The New Yorker:

Touted in our first issue: A love-crazed soldier, scheming septuagenarians, an Anglo-French chastity plot, and a suspected nymphomaniac with a taste for fast cars.

By Thomas Mallon

Several months before the first issue of The New Yorkerappeared, Harold Ross’s fund-raising prospectus promised, along with much else, that “Judgment will be passed upon new books of consequence.” The publication’s literary coverage would take a while to settle down into the distinct critical sensibilities of Dorothy Parker and Clifton Fadiman, and at the start “books of consequence” were something noticed haphazardly “The Great Gatsby,” for example, received more attention for its theatrical adaptation in 1926—“a play of shrewd, hard humor, of self-respecting sentiment”—than for its appearance as a novel, a year earlier.

Much of the magazine’s earliest book reviewing was written under the byline Touchstone, who was actually a man named Harry Este Dounce. It’s hard now for a reader to perceive Touchstone’s own touchstones, to discern a critical standard beyond his own struggle to figure out who this new publication’s readers might or ought to be.
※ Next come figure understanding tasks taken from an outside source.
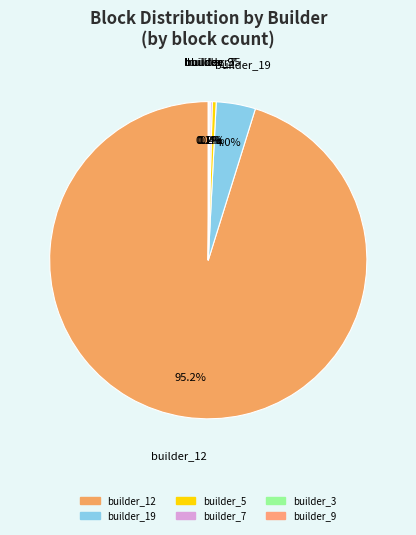

Which has a higher value, builder_19 or builder_12?

builder_12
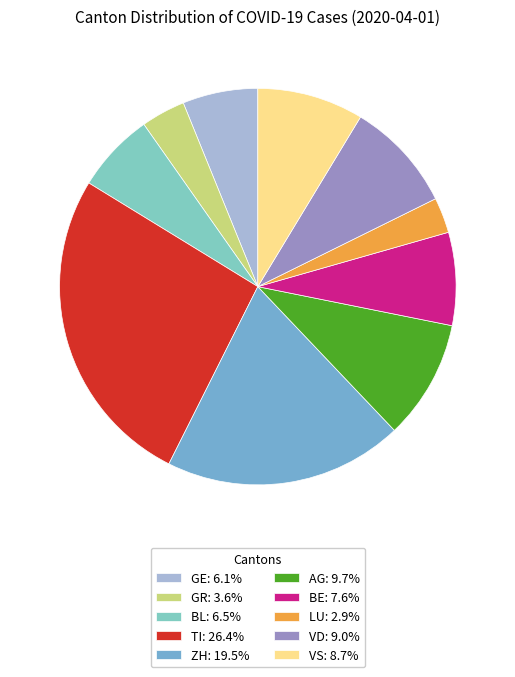

How much of the chart is everything except BE?

92.4%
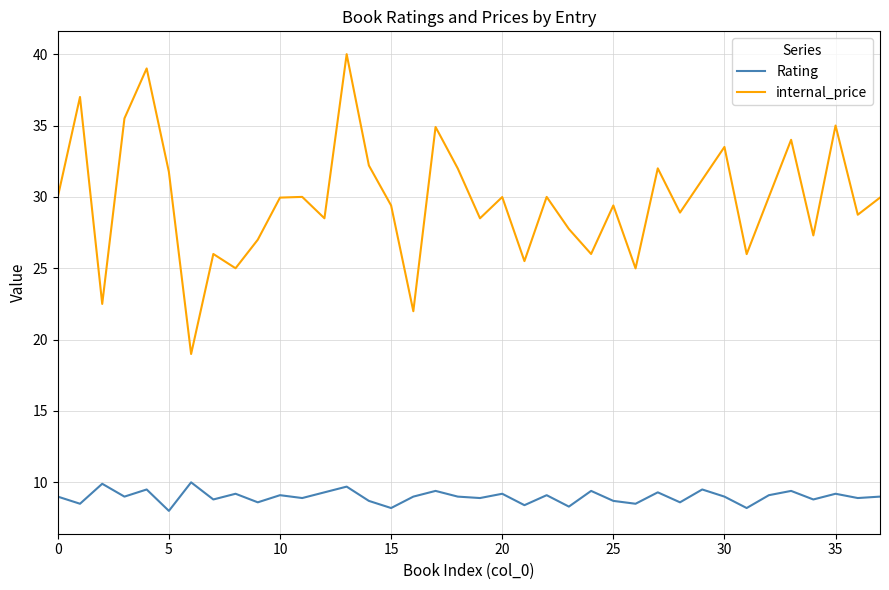

True or false: Rating and internal_price cross at least once.

False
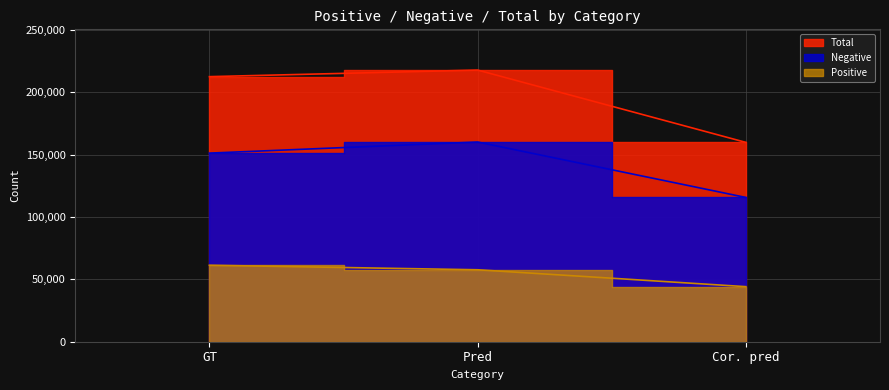

The value of Negative at GT is 268481. True or false?

False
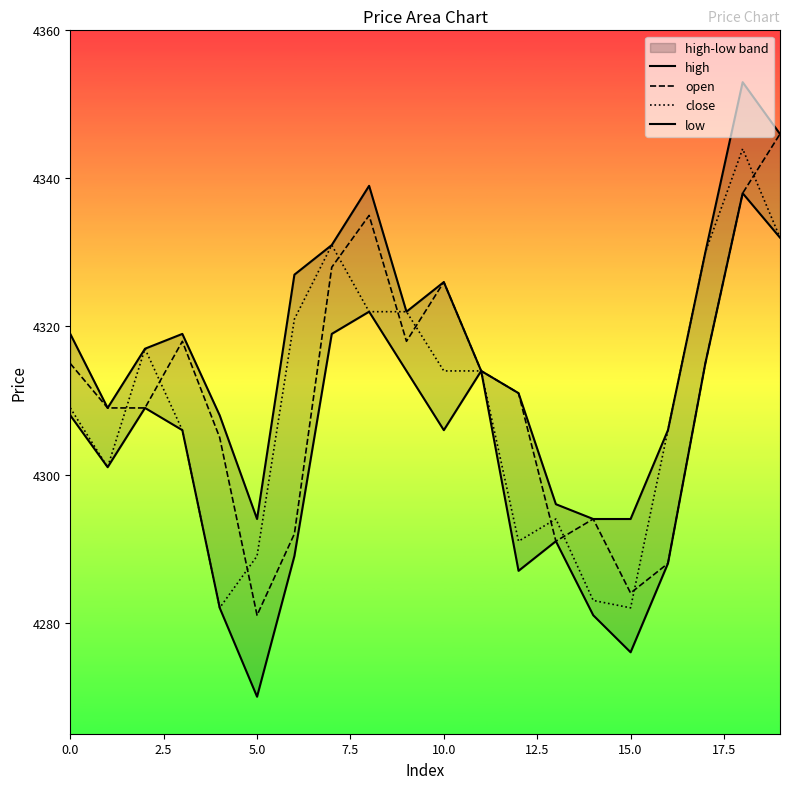

How many interior local valleys does the high series have?

3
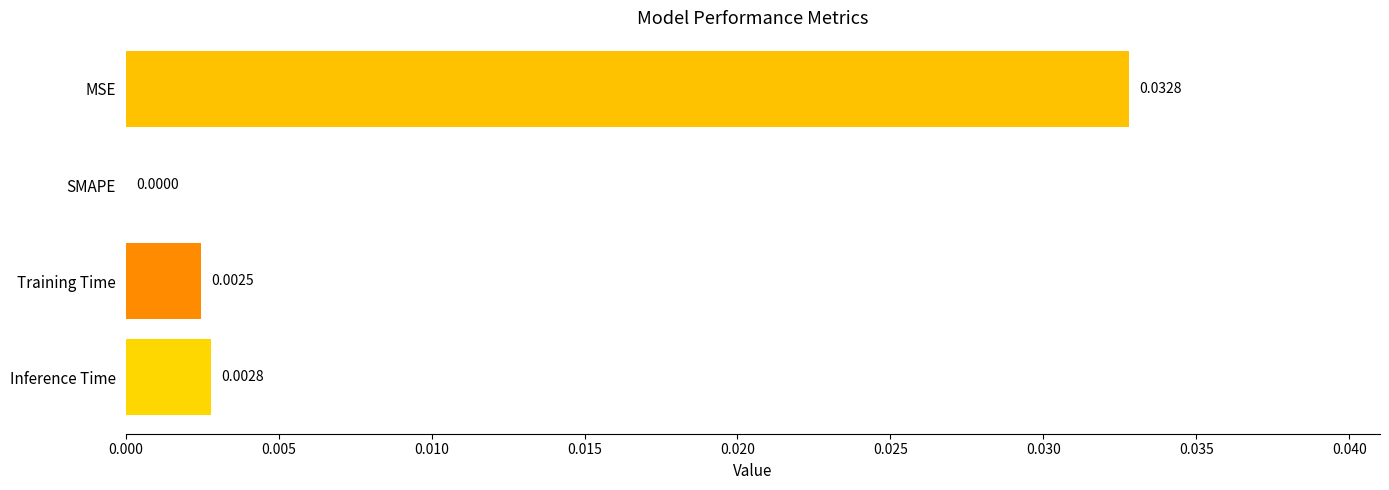

At which label is the value closest to 0?

SMAPE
In the first issue, of February 21, 1925, he sort of recommends “Those Barren Leaves,” by Aldous Huxley—if, that is, “you like your novels professionally clever and intellectual.” Late in November, reviewing John Dos Passos’s “Manhattan Transfer,” Dounce felt compelled to note that the author’s Manhattan “is not the hypothetical typical New Yorker reader’s,” though he did find it to be “very much like the real, complete thing—which is to say, like a hell of chaotic futility.”